Une prise de risque croissante des assureurs-vie et des fonds de pension. Ces dernières années témoignent d'une prise de risque croissante par les assureurs et les fonds de pension. Si l'on mène une analyse superficielle, on peut dire que les assureurs et fonds de pension ont été attirés par les tendances boursières ; la hausse a permis l'introduction et la croissance de produits tels que l'assurance-vie sur supports en unités de compte, et les comptes retraite à cotisations définies. En conséquence, la part des actions dans les actifs totaux s'est élevée fortement, surtout chez les assureurs. Le risque sous-jacent de solvabilité de ces institutions est mis en question. En outre, la demande renforcée pour des actions a contribué à la hausse de la bourse et au gonflement du prix des actifs.

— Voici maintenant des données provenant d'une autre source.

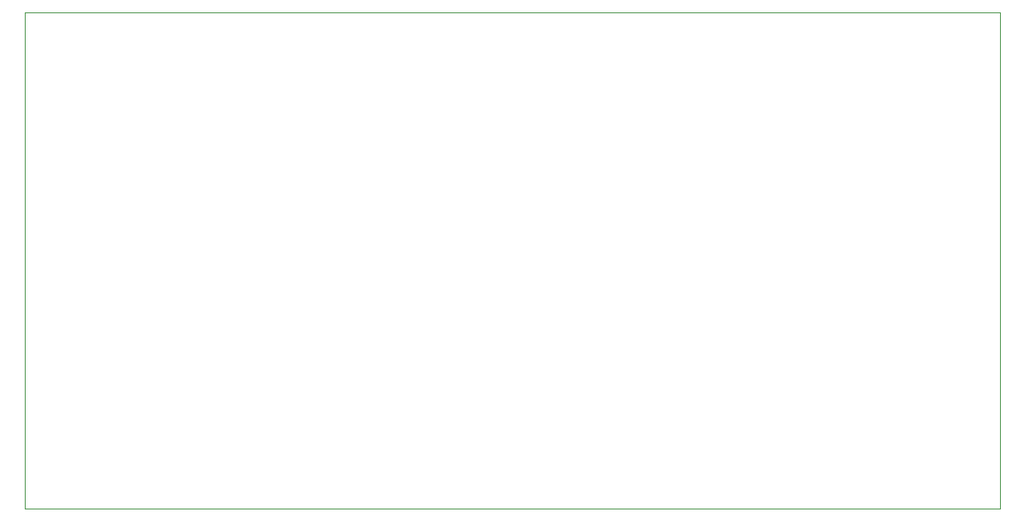
<source format=gbr>
G04 #@! TF.GenerationSoftware,KiCad,Pcbnew,(5.1.5)-3*
G04 #@! TF.CreationDate,2020-03-16T20:43:13+08:00*
G04 #@! TF.ProjectId,sd04,73643034-2e6b-4696-9361-645f70636258,v0.2*
G04 #@! TF.SameCoordinates,PX3e41030PY7464a18*
G04 #@! TF.FileFunction,Profile,NP*
%FSLAX46Y46*%
G04 Gerber Fmt 4.6, Leading zero omitted, Abs format (unit mm)*
G04 Created by KiCad (PCBNEW (5.1.5)-3) date 2020-03-16 20:43:13*
%MOMM*%
%LPD*%
G04 APERTURE LIST*
%ADD10C,0.050000*%
G04 APERTURE END LIST*
D10*
X0Y0D02*
X99822000Y0D01*
X0Y50800000D02*
X0Y50800000D01*
X99822000Y50800000D02*
X0Y50800000D01*
X99822000Y0D02*
X99822000Y50800000D01*
X0Y50800000D02*
X0Y0D01*
M02*

</source>
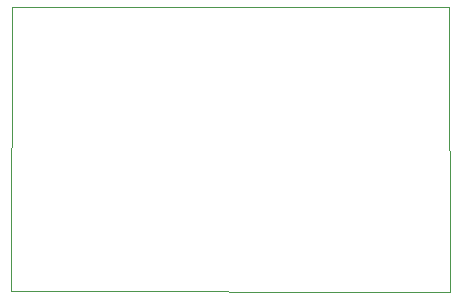
<source format=gbr>
G04 #@! TF.GenerationSoftware,KiCad,Pcbnew,(5.1.9)-1*
G04 #@! TF.CreationDate,2021-05-20T18:11:05+02:00*
G04 #@! TF.ProjectId,ZX81 Composite,5a583831-2043-46f6-9d70-6f736974652e,rev?*
G04 #@! TF.SameCoordinates,Original*
G04 #@! TF.FileFunction,Profile,NP*
%FSLAX46Y46*%
G04 Gerber Fmt 4.6, Leading zero omitted, Abs format (unit mm)*
G04 Created by KiCad (PCBNEW (5.1.9)-1) date 2021-05-20 18:11:05*
%MOMM*%
%LPD*%
G01*
G04 APERTURE LIST*
G04 #@! TA.AperFunction,Profile*
%ADD10C,0.050000*%
G04 #@! TD*
G04 APERTURE END LIST*
D10*
X91694000Y-65938400D02*
X91668600Y-41884600D01*
X54584600Y-65938400D02*
X91694000Y-65963800D01*
X91694000Y-65963800D02*
X91694000Y-65938400D01*
X91668600Y-41884600D02*
X91567000Y-41884600D01*
X54610000Y-41910000D02*
X54584600Y-65938400D01*
X54610000Y-41910000D02*
X91567000Y-41884600D01*
M02*

</source>
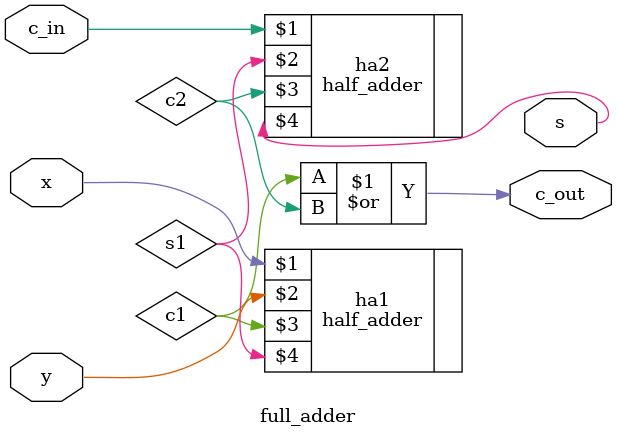
<source format=v>
module full_adder(
	input x,
	input y,
	input c_in,
	output c_out,
	output s
);

	wire s1,c1,c2;
	half_adder ha1(x,y,c1,s1);
	half_adder ha2(c_in,s1,c2,s);
	or(c_out,c1,c2);
	

endmodule
</source>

Qui s'explique par la baisse des rendements des produits traditionnels.... Mais l'une des raisons fondamentales de ce comportement se trouve dans les tendances macroéconomiques des années 1990. Comme on le voit sur le graphique 6 ci-dessus, le rendement des titres de dette publique, placements traditionnels du secteur, est fortement en baisse. Pendant les années 1990, le rendement moyen des obligations gouvernementales du G7 a été de 6.5% ; en général, des niveaux de rendements de ce type sont aisément commercialisables. Mais vers la fin des années 1990, ce rendement a décliné vers 4%, comparé à 9% en début de période. En conséquence, pour soutenir la compétitivité de leur produits sur les marchés de l'épargne, les assureurs se sont vus dans l'obligation d'accroître leurs placements risqués (augmenter le profil risque/rendement) ; du coup la détention totale d'obligations d'Etats a décliné, et la détention des risques associés avec les secteurs entreprises (dérivés de crédit, obligations et actions) a augmenté fortement. Les pressions collectives des assureurs sur les pouvoirs publics pour libéraliser leurs portefeuilles, largement couronnées de succès, ont contribué à ces évolutions . Les mêmes observations sont en général valides pour les fonds de pension.

Graphique 7 - Rendement obligataire moyen des G7 1990-2002

....et l'innovation financière, qui introduit des risques d'un genre nouveau L'innovation financière a aussi contribué à l'élévation des risques absorbés par les assureurs, et en particulier des risques qui sont générés par les crédits bancaires aux entreprises. Aux Etats-Unis cela s'est fait via des « credit default swaps », une forme d'assurance pour le secteur bancaire en cas de faillites dans le secteur non-financier. La globalisation financière a impliqué qu'une partie de ses risques ont été ainsi transférés en Europe. En d'autres termes les assureurs européens ont absorbé des risques bancaires originaires des Etats-Unis via l'innovation financière, introduisant ce faisant des contraintes potentielles de liquidité, alors que leurs contraintes traditionnelles sont surtout à long terme via l'adéquation actifs / engagements à long terme.

La régulation visant à rallonger les horizons de la gestion présentée au point précédent traite en partie ces problèmes ; toutefois il convient de limiter les classes d'actifs autorisées. Il s'agit aussi d'assurer une adéquation entre les actifs détenus et les engagements à long terme.